RLHF, PPO, reward modeling, language model alignment, preference learning, distributed training, and AI safety.

Important Notes

Requirements

Multiple GPUs with sufficient combined VRAM to host actor, critic, reward, and reference models simultaneously during training. Human preference dataset with chosen and rejected response pairs formatted for reward model training. PyTorch with the veRL framework installed and configured for distributed multi-model training.

Usage Recommendations

Do: start with a well-trained reward model before beginning PPO optimization since reward quality determines alignment outcomes. Use gradient accumulation to maintain effective batch sizes when GPU memory is limited. Validate alignment regularly with held-out evaluation prompts to catch degradation before it compounds across training episodes.

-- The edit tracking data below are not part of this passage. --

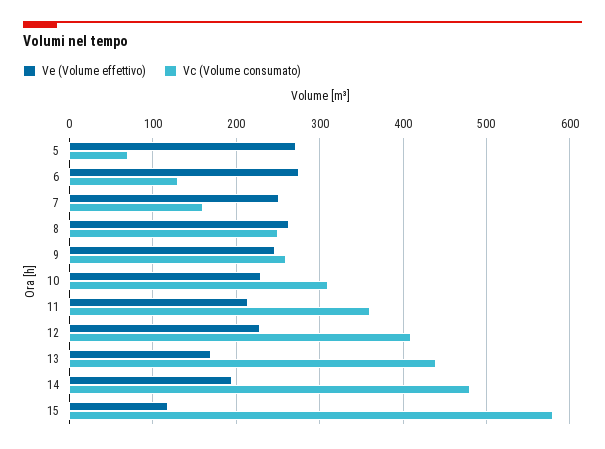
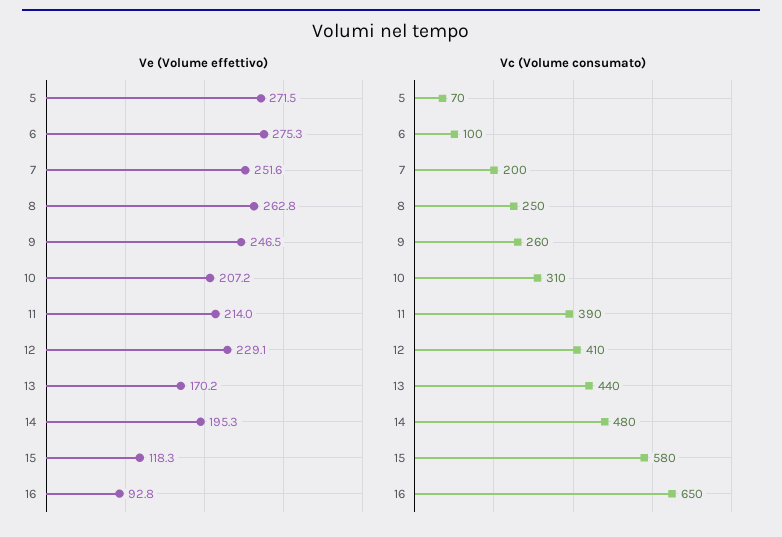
  {
    "Ve (Volume effettivo)": {
      "5": 271.5,
      "6": 275.3,
      "7": 251.6,
      "8": 262.8,
      "9": 246.5,
-     "10": 230,
+     "10": 207.2,
      "11": 214,
      "12": 229.1,
      "13": 170.2,
      "14": 195.3,
-     "15": 118.3
+     "15": 118.3,
+     "16": 92.8
    },
    "Vc (Volume consumato)": {
      "5": 70,
-     "6": 130,
+     "6": 100,
-     "7": 160,
+     "7": 200,
      "8": 250,
      "9": 260,
      "10": 310,
-     "11": 360,
+     "11": 390,
      "12": 410,
      "13": 440,
      "14": 480,
-     "15": 580
+     "15": 580,
+     "16": 650
    }
  }

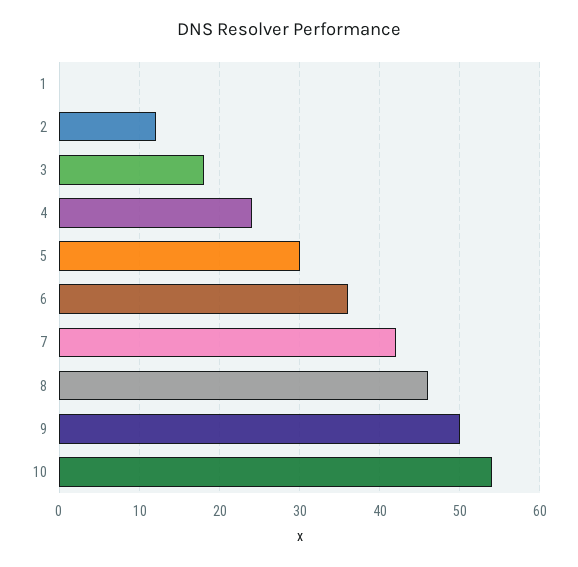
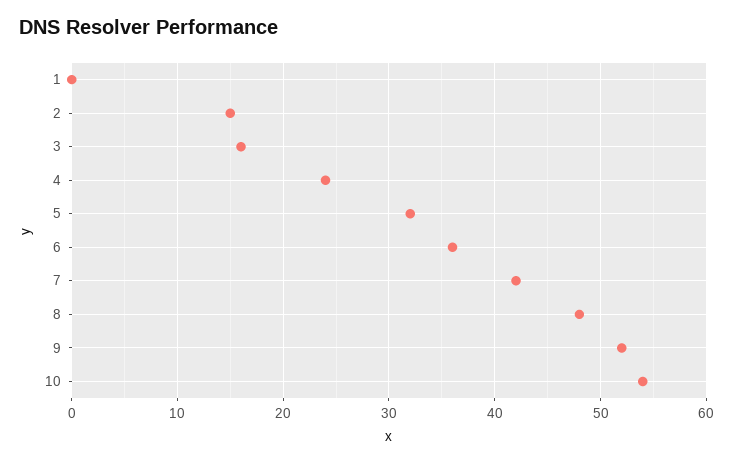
  {
    "1": 0,
-   "2": 12,
+   "2": 15,
-   "3": 18,
+   "3": 16,
    "4": 24,
-   "5": 30,
+   "5": 32,
    "6": 36,
    "7": 42,
-   "8": 46,
+   "8": 48,
-   "9": 50,
+   "9": 52,
    "10": 54
  }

Don't: train for too many PPO steps without monitoring for reward hacking where the model exploits reward model weaknesses. Use noisy or contradictory preference data since reward model quality depends on data consistency. Skip the KL penalty since unconstrained optimization causes severe mode collapse.

Limitations

RLHF training requires significantly more compute than supervised fine-tuning due to the multi-model architecture. Reward models can develop blind spots that the policy learns to exploit through reward hacking. Human preference data is expensive to collect at scale and inherently noisy which limits alignment precision.